Another surefire method exists for determining which approach you use. If you discuss specific products on your first sales contact, tactics drive your strategies. Product presentations rely on canned techniques to highlight your features and benefits. Your so-called strategy is to use product presentations to flush out customers’ likes and dislikes. To convince customers to buy, you name every feature you believe produces great benefits. With tactics-driven selling, customers typically request proposals on the first sales call that never go anywhere.

When tactics drive this shotgun approach, you need knowledgeable customers. You count on them to know how to pick out what features they like while disregarding the ones they do not. Never sure how customers will react, you rely on your ability to react to the unexpected. When you use tactics, you become proficient at verbal jiujitsu. You learn how to spar with customers when situations arise that do not favor your products or company.

Example

Eileen Watkins is the information technology (IT) administrator for a large life insurance agency. Bob Thompson sells security, storage, and backup software for networks to prevent the loss of information. Eileen contacts Bob’s company and requests that they send someone out to discuss her electronic data protection needs.

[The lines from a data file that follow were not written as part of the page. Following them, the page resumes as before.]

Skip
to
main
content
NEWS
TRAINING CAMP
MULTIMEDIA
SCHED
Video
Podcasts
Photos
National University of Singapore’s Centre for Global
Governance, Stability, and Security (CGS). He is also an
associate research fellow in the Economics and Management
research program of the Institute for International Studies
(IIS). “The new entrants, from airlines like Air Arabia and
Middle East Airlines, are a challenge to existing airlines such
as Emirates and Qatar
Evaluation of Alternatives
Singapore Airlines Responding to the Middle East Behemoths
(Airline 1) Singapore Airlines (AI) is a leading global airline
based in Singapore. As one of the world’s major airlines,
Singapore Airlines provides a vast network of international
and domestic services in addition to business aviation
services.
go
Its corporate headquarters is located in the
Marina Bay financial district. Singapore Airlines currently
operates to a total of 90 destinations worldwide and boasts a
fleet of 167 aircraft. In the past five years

Lucky Bob, Eileen is in his territory. Bob confirms on their initial phone call that Eileen wants to know what products and services his company can provide to increase data protection during power outages and prevent incidents of illegal access (hacking). Bob is certain that he can help Eileen solve her problems.

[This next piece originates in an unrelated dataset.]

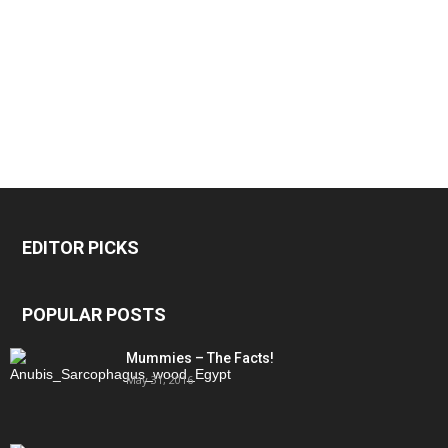
EDITOR PICKS
POPULAR POSTS
Mummies – The Facts!
May 31, 2016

On his first in-person sales call to Eileen, Bob relies on tactics. They exchange pleasantries and brief histories of one another’s background and companies. Bob asks Eileen if she has any other concerns (“pain”) in addition to power outages and hacking. She says no.

Bob launches his well-polished PowerPoint presentation to outline features, benefits, and price ranges to gauge the extent of Eileen’s preferences, sense of urgency, and available budget. He explains how his products and services help companies like Eileen’s to protect their electronic data. He provides various dollar amounts these companies avoided losing by preventing data loss and illegal access.